Takashi Murakami est également l’auteur du « Chien gardien d’étoiles » paru chez Sarbacane. Manga également bouleversant sur la vie et la mort d’un homme et d’un chien. C’est avec le même style, très simple, plein de tendresse et de réalisme qu’il aborde son triptyque de « L’Oiseau bleu ». Son trait plein de vie donne de l’espoir face à la réalité sombre qu’il expose dans ses cases. Tout est ici traité de manière assez positive, même si la réalité est tout autre. C’est par les mots et les actions que l’on sent le profond désespoir qui envahit les différents protagonistes. Bien sûr, ces trois histoires sont liées entre elles et ce recueil ne leur donne un sens qu’une fois lues les unes après les autres. Lorsqu’on referme ce livre, tout semble évident, l’enchaînement des événements, la vie passée et présente des acteurs, leur devenir, leur choix et tout ce qui fait qu’ils existent tout simplement.

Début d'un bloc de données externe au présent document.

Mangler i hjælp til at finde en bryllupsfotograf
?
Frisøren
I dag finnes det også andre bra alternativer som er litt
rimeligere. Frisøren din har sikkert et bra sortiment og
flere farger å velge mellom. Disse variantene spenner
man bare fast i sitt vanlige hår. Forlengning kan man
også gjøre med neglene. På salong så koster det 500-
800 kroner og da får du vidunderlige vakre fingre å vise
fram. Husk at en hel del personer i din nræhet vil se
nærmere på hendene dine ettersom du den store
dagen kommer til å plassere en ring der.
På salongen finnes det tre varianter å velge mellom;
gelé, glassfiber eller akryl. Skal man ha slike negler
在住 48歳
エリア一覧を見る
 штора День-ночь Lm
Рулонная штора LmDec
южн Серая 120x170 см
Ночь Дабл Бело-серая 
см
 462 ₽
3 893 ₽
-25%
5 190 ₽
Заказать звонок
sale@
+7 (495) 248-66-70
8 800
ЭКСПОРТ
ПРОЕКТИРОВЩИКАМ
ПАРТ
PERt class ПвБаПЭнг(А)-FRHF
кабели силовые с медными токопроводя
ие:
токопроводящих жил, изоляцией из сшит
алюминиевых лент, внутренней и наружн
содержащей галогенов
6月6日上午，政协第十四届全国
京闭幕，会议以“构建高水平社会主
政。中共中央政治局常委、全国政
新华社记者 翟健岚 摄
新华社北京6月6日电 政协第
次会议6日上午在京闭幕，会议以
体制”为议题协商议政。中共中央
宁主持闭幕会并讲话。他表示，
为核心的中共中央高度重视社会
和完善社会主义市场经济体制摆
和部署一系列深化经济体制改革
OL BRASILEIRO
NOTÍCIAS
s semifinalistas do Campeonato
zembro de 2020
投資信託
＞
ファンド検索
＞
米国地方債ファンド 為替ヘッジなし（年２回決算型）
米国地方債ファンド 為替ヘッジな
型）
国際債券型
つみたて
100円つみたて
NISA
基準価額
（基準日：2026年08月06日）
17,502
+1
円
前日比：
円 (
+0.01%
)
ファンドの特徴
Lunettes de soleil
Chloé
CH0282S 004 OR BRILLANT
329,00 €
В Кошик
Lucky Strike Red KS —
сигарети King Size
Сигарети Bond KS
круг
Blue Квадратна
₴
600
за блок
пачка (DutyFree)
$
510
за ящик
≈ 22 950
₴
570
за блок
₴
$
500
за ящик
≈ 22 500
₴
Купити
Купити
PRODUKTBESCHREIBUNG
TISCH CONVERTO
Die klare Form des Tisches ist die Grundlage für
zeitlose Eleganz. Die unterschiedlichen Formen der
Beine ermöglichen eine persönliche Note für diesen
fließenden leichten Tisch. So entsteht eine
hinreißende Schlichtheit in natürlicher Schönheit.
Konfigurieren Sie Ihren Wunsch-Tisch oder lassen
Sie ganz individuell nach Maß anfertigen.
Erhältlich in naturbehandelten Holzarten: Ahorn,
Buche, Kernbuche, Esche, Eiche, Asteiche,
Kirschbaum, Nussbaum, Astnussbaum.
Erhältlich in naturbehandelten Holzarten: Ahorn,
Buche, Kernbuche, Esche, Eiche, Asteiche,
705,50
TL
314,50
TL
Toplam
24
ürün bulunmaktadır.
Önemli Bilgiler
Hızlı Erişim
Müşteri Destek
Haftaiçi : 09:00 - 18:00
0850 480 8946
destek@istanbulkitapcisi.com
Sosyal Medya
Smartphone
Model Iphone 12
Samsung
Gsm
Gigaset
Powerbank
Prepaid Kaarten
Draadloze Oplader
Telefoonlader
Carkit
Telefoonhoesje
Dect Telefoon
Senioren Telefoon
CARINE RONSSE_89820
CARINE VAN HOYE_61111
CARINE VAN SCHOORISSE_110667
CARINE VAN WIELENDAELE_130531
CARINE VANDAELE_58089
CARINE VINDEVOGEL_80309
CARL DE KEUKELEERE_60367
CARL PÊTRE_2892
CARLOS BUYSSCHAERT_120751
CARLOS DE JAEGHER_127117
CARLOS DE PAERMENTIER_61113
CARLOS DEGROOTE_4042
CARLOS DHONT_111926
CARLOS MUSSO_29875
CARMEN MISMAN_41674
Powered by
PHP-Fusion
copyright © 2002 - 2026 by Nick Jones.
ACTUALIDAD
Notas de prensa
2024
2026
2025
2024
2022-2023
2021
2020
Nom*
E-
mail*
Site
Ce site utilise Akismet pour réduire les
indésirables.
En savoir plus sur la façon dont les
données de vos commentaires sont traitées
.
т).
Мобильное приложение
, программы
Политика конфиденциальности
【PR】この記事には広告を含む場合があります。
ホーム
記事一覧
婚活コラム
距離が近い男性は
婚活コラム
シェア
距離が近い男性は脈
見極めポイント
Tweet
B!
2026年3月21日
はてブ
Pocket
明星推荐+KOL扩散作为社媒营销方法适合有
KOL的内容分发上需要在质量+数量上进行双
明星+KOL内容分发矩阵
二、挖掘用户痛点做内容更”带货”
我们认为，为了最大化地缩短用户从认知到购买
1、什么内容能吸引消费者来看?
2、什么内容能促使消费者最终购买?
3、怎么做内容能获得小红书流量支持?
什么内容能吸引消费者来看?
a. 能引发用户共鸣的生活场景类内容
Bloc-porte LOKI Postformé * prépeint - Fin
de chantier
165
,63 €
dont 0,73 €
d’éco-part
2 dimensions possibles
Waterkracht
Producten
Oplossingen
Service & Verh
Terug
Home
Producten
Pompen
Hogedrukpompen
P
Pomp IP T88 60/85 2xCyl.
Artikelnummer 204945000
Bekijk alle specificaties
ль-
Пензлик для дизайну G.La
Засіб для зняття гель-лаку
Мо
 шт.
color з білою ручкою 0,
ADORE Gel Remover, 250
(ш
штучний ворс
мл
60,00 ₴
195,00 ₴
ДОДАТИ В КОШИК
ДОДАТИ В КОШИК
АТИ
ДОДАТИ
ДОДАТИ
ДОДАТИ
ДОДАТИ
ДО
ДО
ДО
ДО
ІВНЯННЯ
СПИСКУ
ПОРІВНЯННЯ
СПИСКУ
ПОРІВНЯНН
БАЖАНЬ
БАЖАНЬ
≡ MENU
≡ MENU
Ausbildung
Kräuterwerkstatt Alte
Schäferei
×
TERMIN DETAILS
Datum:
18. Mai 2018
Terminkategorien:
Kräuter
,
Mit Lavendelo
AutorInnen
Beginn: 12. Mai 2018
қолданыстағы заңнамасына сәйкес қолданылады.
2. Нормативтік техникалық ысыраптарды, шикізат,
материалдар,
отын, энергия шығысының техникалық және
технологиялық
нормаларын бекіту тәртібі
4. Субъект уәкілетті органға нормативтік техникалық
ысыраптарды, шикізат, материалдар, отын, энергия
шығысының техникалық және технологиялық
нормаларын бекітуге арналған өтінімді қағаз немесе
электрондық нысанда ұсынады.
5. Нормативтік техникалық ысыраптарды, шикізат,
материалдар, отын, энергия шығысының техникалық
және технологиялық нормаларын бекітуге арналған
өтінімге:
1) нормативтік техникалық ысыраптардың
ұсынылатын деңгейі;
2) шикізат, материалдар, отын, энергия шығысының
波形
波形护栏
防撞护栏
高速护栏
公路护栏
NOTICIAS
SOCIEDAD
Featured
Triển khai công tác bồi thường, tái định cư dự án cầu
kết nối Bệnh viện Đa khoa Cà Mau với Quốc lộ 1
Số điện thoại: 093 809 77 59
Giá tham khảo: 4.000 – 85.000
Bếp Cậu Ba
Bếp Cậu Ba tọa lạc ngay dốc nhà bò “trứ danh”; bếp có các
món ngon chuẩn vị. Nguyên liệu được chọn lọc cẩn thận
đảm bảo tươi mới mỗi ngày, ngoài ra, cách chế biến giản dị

Ce manga est à l’image de la vie, faite de joies, de peines et surtout de beaucoup de moments d’abattement qu’il faut surmonter. Loin d’être déprimant malgré le sujet lourd de la perte d’un enfant, il nous enseigne qu’il y a toujours de l’espoir si on veut bien s’y accrocher.
« L’Oiseau bleu » par Takashi Murakami
Éditions Ki-oon (15€) – ISBN : 9782355928857
(1) Le dessin animé « L’Oiseau bleu » fut diffusé sur FR3 (ancienne dénomination de France 3) durant l’année 1986. La série compte 26 épisodes qui ont été rediffusés en 1988 et 1998.